The excitement is definitely mounting. On Monday morning, September 12, volunteers began the initial excavation work around the site of the new kids’ playground. They will be on site all this week.

Trucks, a back-hoe, an excavator and folks carrying picks and shovels began clearing top soil and preparing Earl Baker Park for the arrival of the highly anticipated new playground equipment, which is being shipped in on September 22.

The actual construction date is September 24.

“The excavator is digging out the area on a grade to ensure drainage,” said Jack Barkley, member of the Playground Committee. “Once that is done, we must dig holes for each of the poles which will support the play equipment. Cement is poured into the 12 inch sauna tubes to firmly anchor the poles which hold up the projects. The equipment will be firmly supported and safe.”
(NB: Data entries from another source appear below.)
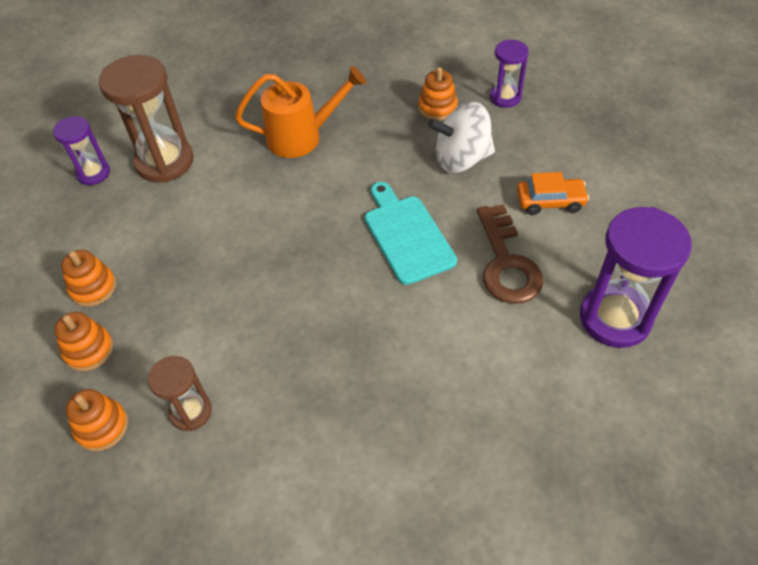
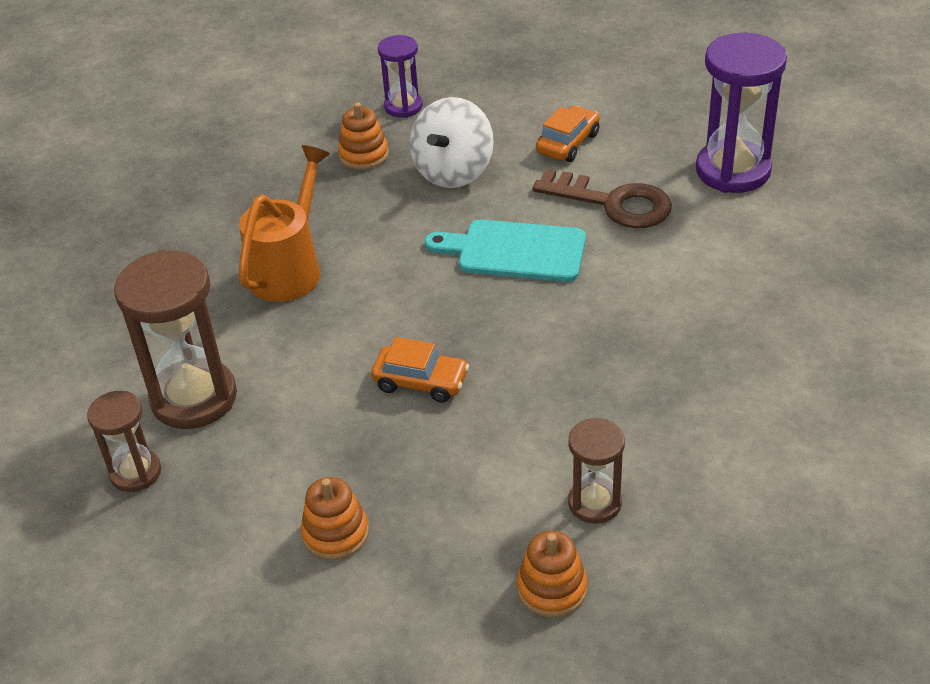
camera: 55 degrees left, 10 degrees down
(88, 350) = (429, 567): orange stacking toy -> none
(93, 173) = (135, 473): purple hourglass -> brown hourglass
(245, 256) = (421, 382): none -> orange car

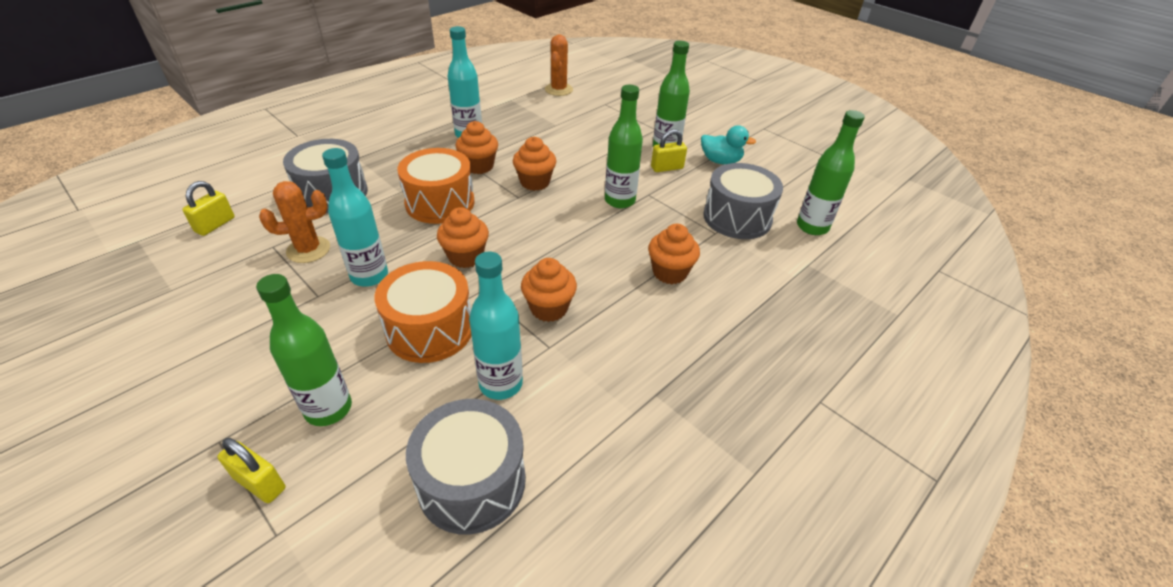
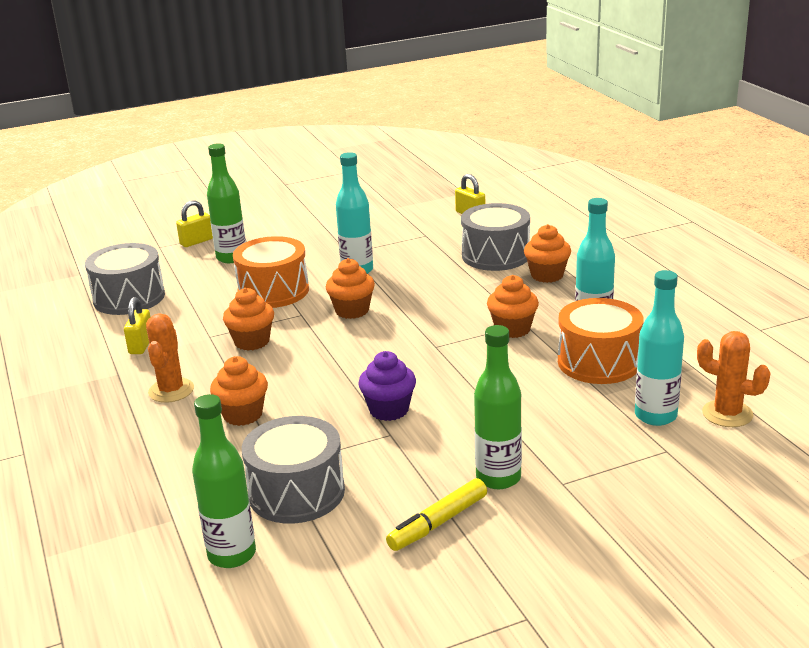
camera: 115 degrees right, 15 degrees down
(308, 250) = (410, 248): orange cactus -> orange cactus (171, 390)
(440, 203) = (449, 304): orange drum -> orange drum (598, 362)
(501, 384) = (193, 313): turquoise bottle -> turquoise bottle (655, 416)
(535, 182) = (460, 359): orange cupcake -> orange cupcake (547, 275)
(619, 201) = (389, 410): green bottle -> purple cupcake
(667, 168) = (444, 465): yellow padlock -> yellow padlock (141, 345)
(720, 161) = (438, 523): turquoise duck -> yellow marker

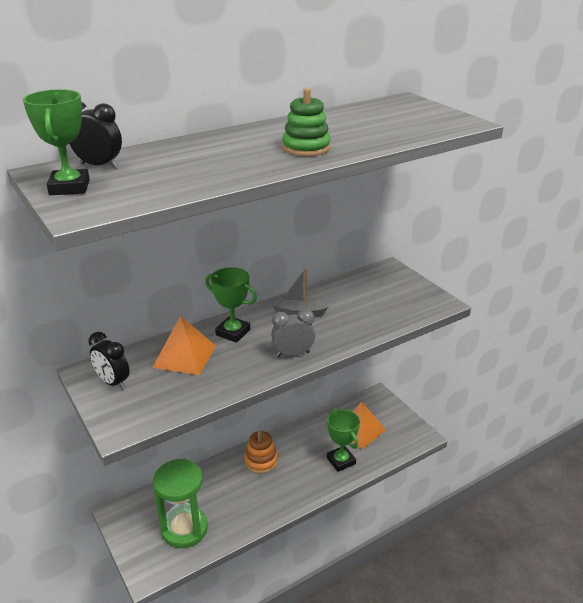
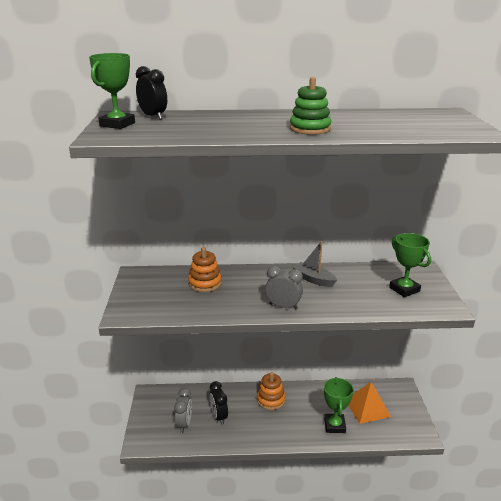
camera: 30 degrees right, 5 degrees down
(113, 382) = (145, 285): black clock -> black clock (219, 416)
(184, 356) = (205, 283): orange pyramid -> orange stacking toy
(184, 529) = (184, 424): green hourglass -> grey clock
(233, 332) = (252, 278): green trophy -> green trophy (404, 289)

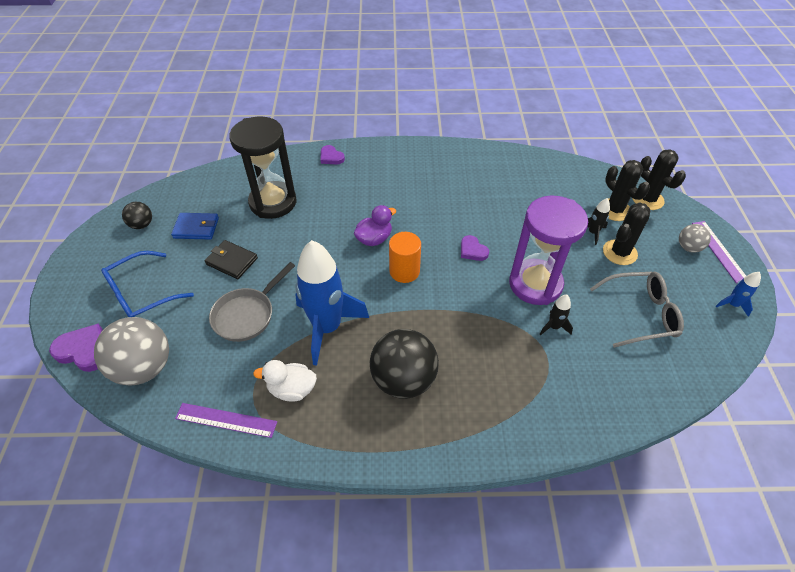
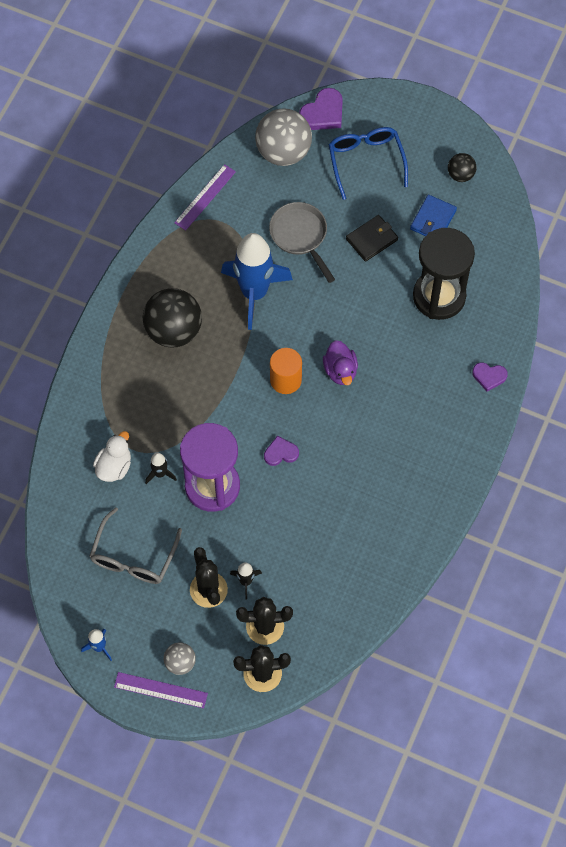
camera: 115 degrees right, 15 degrees up
(292, 389) = (208, 248): white duck -> white duck (114, 466)
(331, 157) = (489, 376): purple heart -> purple heart turned 150 degrees counterclockwise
Barkley had much praise for all the volunteers turning out to help with the ground clearing, and especially for Les Cruickshank who “was instrumental in arranging for the equipment and digging.”

The old playground equipment had to be completely dismantled and will be reassembled north of the site later on.

Barkley, whom Les describes as site “manager” for the dig, had about seven volunteers with him.

“We are also going to need strong volunteers on September 22 to unload the new equipment, but each volunteer must be able to lift 100 pounds of weight to work that day,” Barkley said.